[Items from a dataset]

[Start of section]

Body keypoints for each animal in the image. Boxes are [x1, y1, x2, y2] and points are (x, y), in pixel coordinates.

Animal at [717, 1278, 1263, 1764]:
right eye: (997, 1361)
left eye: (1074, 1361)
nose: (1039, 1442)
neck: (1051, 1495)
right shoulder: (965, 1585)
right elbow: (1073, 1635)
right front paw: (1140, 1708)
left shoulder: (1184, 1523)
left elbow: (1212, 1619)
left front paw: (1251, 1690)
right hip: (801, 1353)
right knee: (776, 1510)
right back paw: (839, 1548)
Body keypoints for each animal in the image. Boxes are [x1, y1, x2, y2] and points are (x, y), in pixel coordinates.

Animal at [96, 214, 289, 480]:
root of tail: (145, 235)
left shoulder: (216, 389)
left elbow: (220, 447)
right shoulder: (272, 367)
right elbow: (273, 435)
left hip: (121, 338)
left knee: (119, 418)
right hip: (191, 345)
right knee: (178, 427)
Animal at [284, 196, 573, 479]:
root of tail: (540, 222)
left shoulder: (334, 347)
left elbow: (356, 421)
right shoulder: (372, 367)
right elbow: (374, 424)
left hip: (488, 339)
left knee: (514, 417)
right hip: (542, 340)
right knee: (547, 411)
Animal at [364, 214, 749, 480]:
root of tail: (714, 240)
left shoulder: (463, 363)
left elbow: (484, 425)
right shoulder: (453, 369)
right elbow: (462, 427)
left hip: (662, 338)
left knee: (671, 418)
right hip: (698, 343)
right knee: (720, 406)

[End of section]

• **EXERCISE**
Above are some records; copy exactly the lines from the one with "left front paw: (1251, 1690)" through the one with "root of tail: (540, 222)", both included, and no others.

• **WRITTEN SOLUTION**
left front paw: (1251, 1690)
right hip: (801, 1353)
right knee: (776, 1510)
right back paw: (839, 1548)
Body keypoints for each animal in the image. Boxes are [x1, y1, x2, y2] and points are (x, y), in pixel coordinates.

Animal at [96, 214, 289, 480]:
root of tail: (145, 235)
left shoulder: (216, 389)
left elbow: (220, 447)
right shoulder: (272, 367)
right elbow: (273, 435)
left hip: (121, 338)
left knee: (119, 418)
right hip: (191, 345)
right knee: (178, 427)
Animal at [284, 196, 573, 479]:
root of tail: (540, 222)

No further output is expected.